[Stored dataset items]

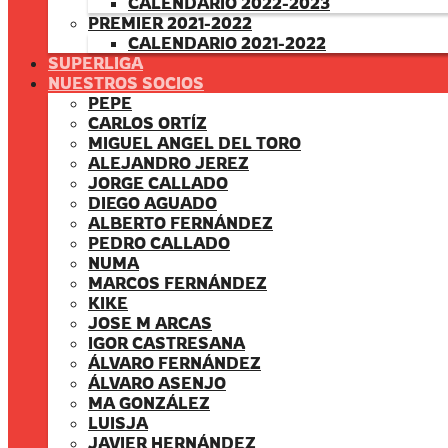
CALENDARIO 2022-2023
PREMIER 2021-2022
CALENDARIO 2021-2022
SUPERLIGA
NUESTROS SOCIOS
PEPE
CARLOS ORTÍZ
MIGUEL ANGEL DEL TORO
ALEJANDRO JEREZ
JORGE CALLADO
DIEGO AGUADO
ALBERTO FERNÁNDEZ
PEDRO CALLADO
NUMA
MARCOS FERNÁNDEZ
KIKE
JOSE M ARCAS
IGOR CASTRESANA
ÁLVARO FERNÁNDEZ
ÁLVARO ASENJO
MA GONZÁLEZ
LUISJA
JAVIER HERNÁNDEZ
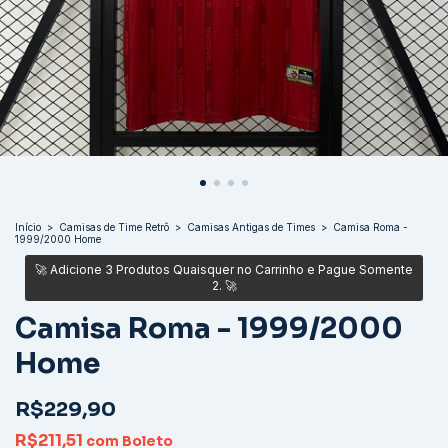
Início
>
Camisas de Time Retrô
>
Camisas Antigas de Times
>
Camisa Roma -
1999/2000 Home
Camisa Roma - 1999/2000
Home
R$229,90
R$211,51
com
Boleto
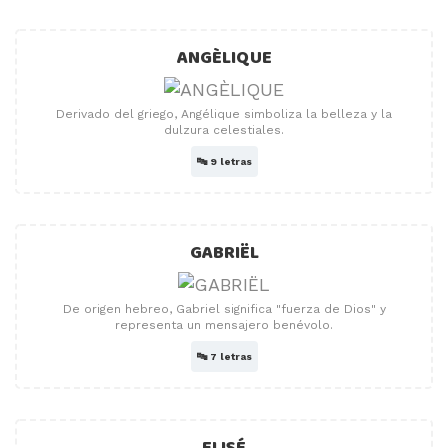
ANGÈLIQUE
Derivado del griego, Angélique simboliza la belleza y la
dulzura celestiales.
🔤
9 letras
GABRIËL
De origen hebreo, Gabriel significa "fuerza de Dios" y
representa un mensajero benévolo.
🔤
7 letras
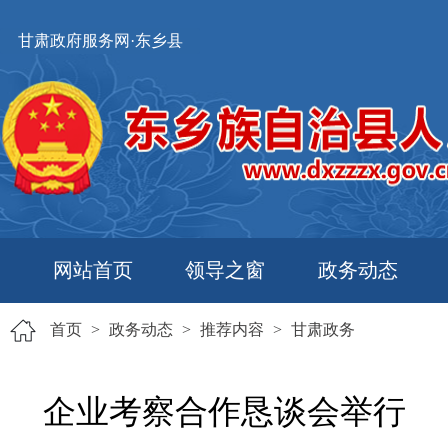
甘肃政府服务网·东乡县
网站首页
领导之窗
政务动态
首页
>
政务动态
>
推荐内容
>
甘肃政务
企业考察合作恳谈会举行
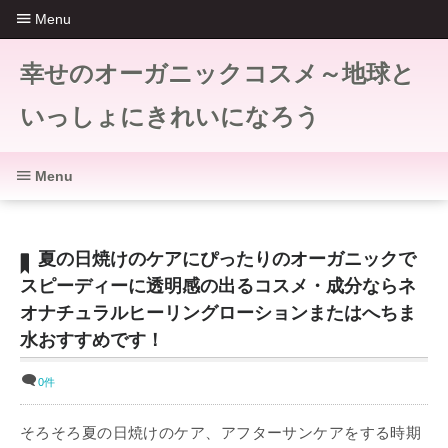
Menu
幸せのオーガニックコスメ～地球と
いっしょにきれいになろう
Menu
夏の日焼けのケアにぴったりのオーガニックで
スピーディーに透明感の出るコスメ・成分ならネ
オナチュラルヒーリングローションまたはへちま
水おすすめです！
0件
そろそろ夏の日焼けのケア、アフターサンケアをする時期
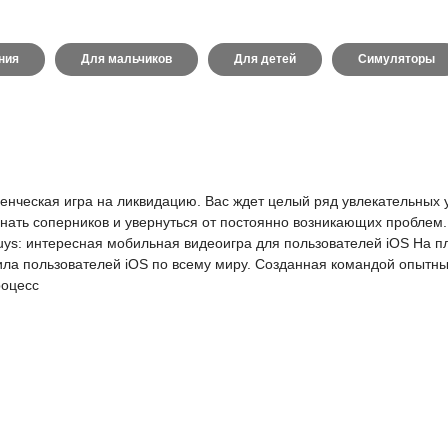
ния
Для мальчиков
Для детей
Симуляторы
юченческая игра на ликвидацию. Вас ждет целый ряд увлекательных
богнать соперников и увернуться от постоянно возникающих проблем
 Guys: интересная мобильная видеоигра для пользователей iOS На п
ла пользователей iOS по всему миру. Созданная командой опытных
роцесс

Directions for this task → Count the lines in the entries above that include the string "FERNÁNDEZ", then give only that figure.

Solution to this task → 3